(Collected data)
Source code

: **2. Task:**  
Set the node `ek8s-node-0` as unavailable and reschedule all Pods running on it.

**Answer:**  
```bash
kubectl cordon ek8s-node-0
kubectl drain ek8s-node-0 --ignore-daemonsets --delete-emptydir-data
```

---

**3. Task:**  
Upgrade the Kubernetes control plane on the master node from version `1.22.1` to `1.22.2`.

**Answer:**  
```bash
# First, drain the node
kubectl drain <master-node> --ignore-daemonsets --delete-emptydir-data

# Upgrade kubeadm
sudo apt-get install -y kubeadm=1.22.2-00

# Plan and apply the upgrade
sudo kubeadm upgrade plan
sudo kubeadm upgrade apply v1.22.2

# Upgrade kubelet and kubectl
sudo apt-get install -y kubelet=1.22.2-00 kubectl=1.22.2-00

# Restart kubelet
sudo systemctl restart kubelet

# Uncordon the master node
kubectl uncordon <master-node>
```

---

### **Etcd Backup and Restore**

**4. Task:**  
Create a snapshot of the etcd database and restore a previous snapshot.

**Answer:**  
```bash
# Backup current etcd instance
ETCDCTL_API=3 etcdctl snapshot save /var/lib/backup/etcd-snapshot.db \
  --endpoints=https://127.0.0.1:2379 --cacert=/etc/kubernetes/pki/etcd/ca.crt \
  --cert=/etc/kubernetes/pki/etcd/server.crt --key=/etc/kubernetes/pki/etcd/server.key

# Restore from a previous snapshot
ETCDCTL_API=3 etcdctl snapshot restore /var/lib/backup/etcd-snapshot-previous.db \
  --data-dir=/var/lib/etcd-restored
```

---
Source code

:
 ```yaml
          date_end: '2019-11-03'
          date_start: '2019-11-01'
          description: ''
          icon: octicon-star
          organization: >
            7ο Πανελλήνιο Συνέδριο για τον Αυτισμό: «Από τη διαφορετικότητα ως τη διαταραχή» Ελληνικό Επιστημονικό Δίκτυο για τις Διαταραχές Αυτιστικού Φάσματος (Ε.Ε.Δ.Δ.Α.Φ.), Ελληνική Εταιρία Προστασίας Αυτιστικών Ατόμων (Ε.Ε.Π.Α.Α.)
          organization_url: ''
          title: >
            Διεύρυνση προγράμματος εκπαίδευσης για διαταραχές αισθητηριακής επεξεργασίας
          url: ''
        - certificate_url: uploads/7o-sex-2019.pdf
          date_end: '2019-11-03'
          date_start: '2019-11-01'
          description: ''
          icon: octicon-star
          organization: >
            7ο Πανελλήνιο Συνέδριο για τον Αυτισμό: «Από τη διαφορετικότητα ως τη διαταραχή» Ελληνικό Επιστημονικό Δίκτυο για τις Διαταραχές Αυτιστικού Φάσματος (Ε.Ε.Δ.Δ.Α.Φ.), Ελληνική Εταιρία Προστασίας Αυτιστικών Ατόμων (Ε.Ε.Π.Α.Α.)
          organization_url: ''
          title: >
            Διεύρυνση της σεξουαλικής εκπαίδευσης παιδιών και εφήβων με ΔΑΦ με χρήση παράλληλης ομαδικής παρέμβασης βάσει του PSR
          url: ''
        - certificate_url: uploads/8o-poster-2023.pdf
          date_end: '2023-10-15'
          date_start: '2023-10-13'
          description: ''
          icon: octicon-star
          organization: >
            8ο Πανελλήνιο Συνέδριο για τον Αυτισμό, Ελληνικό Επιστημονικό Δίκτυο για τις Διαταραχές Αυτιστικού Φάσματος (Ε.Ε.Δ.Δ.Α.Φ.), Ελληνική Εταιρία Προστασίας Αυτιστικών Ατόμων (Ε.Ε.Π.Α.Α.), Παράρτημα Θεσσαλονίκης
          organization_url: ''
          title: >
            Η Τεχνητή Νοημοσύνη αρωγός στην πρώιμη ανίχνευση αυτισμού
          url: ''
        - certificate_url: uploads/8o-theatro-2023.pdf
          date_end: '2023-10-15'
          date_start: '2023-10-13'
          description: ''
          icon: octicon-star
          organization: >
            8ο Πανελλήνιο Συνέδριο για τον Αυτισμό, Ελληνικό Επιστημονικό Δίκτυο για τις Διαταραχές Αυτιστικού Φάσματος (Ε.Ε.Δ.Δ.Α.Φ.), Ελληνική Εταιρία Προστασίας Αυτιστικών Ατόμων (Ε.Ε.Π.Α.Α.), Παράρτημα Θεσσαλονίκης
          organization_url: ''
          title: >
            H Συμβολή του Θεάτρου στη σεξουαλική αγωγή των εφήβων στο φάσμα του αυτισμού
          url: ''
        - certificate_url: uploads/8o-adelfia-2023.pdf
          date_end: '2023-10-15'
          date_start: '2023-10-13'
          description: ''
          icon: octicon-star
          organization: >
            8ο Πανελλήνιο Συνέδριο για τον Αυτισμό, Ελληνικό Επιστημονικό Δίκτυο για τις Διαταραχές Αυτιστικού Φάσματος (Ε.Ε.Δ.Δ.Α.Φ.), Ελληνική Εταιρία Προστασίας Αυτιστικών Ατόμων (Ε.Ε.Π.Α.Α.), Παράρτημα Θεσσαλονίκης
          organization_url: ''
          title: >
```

- HOW TO COMPLETE THIS TASK -
Reproduce the full set of records precisely.

- ANSWER TO THIS PROBLEM -
Source code

: **2. Task:**  
Set the node `ek8s-node-0` as unavailable and reschedule all Pods running on it.

**Answer:**  
```bash
kubectl cordon ek8s-node-0
kubectl drain ek8s-node-0 --ignore-daemonsets --delete-emptydir-data
```

---

**3. Task:**  
Upgrade the Kubernetes control plane on the master node from version `1.22.1` to `1.22.2`.

**Answer:**  
```bash
# First, drain the node
kubectl drain <master-node> --ignore-daemonsets --delete-emptydir-data

# Upgrade kubeadm
sudo apt-get install -y kubeadm=1.22.2-00

# Plan and apply the upgrade
sudo kubeadm upgrade plan
sudo kubeadm upgrade apply v1.22.2

# Upgrade kubelet and kubectl
sudo apt-get install -y kubelet=1.22.2-00 kubectl=1.22.2-00

# Restart kubelet
sudo systemctl restart kubelet

# Uncordon the master node
kubectl uncordon <master-node>
```

---

### **Etcd Backup and Restore**

**4. Task:**  
Create a snapshot of the etcd database and restore a previous snapshot.

**Answer:**  
```bash
# Backup current etcd instance
ETCDCTL_API=3 etcdctl snapshot save /var/lib/backup/etcd-snapshot.db \
  --endpoints=https://127.0.0.1:2379 --cacert=/etc/kubernetes/pki/etcd/ca.crt \
  --cert=/etc/kubernetes/pki/etcd/server.crt --key=/etc/kubernetes/pki/etcd/server.key

# Restore from a previous snapshot
ETCDCTL_API=3 etcdctl snapshot restore /var/lib/backup/etcd-snapshot-previous.db \
  --data-dir=/var/lib/etcd-restored
```

---
Source code

:
 ```yaml
          date_end: '2019-11-03'
          date_start: '2019-11-01'
          description: ''
          icon: octicon-star
          organization: >
            7ο Πανελλήνιο Συνέδριο για τον Αυτισμό: «Από τη διαφορετικότητα ως τη διαταραχή» Ελληνικό Επιστημονικό Δίκτυο για τις Διαταραχές Αυτιστικού Φάσματος (Ε.Ε.Δ.Δ.Α.Φ.), Ελληνική Εταιρία Προστασίας Αυτιστικών Ατόμων (Ε.Ε.Π.Α.Α.)
          organization_url: ''
          title: >
            Διεύρυνση προγράμματος εκπαίδευσης για διαταραχές αισθητηριακής επεξεργασίας
          url: ''
        - certificate_url: uploads/7o-sex-2019.pdf
          date_end: '2019-11-03'
          date_start: '2019-11-01'
          description: ''
          icon: octicon-star
          organization: >
            7ο Πανελλήνιο Συνέδριο για τον Αυτισμό: «Από τη διαφορετικότητα ως τη διαταραχή» Ελληνικό Επιστημονικό Δίκτυο για τις Διαταραχές Αυτιστικού Φάσματος (Ε.Ε.Δ.Δ.Α.Φ.), Ελληνική Εταιρία Προστασίας Αυτιστικών Ατόμων (Ε.Ε.Π.Α.Α.)
          organization_url: ''
          title: >
            Διεύρυνση της σεξουαλικής εκπαίδευσης παιδιών και εφήβων με ΔΑΦ με χρήση παράλληλης ομαδικής παρέμβασης βάσει του PSR
          url: ''
        - certificate_url: uploads/8o-poster-2023.pdf
          date_end: '2023-10-15'
          date_start: '2023-10-13'
          description: ''
          icon: octicon-star
          organization: >
            8ο Πανελλήνιο Συνέδριο για τον Αυτισμό, Ελληνικό Επιστημονικό Δίκτυο για τις Διαταραχές Αυτιστικού Φάσματος (Ε.Ε.Δ.Δ.Α.Φ.), Ελληνική Εταιρία Προστασίας Αυτιστικών Ατόμων (Ε.Ε.Π.Α.Α.), Παράρτημα Θεσσαλονίκης
          organization_url: ''
          title: >
            Η Τεχνητή Νοημοσύνη αρωγός στην πρώιμη ανίχνευση αυτισμού
          url: ''
        - certificate_url: uploads/8o-theatro-2023.pdf
          date_end: '2023-10-15'
          date_start: '2023-10-13'
          description: ''
          icon: octicon-star
          organization: >
            8ο Πανελλήνιο Συνέδριο για τον Αυτισμό, Ελληνικό Επιστημονικό Δίκτυο για τις Διαταραχές Αυτιστικού Φάσματος (Ε.Ε.Δ.Δ.Α.Φ.), Ελληνική Εταιρία Προστασίας Αυτιστικών Ατόμων (Ε.Ε.Π.Α.Α.), Παράρτημα Θεσσαλονίκης
          organization_url: ''
          title: >
            H Συμβολή του Θεάτρου στη σεξουαλική αγωγή των εφήβων στο φάσμα του αυτισμού
          url: ''
        - certificate_url: uploads/8o-adelfia-2023.pdf
          date_end: '2023-10-15'
          date_start: '2023-10-13'
          description: ''
          icon: octicon-star
          organization: >
            8ο Πανελλήνιο Συνέδριο για τον Αυτισμό, Ελληνικό Επιστημονικό Δίκτυο για τις Διαταραχές Αυτιστικού Φάσματος (Ε.Ε.Δ.Δ.Α.Φ.), Ελληνική Εταιρία Προστασίας Αυτιστικών Ατόμων (Ε.Ε.Π.Α.Α.), Παράρτημα Θεσσαλονίκης
          organization_url: ''
          title: >
```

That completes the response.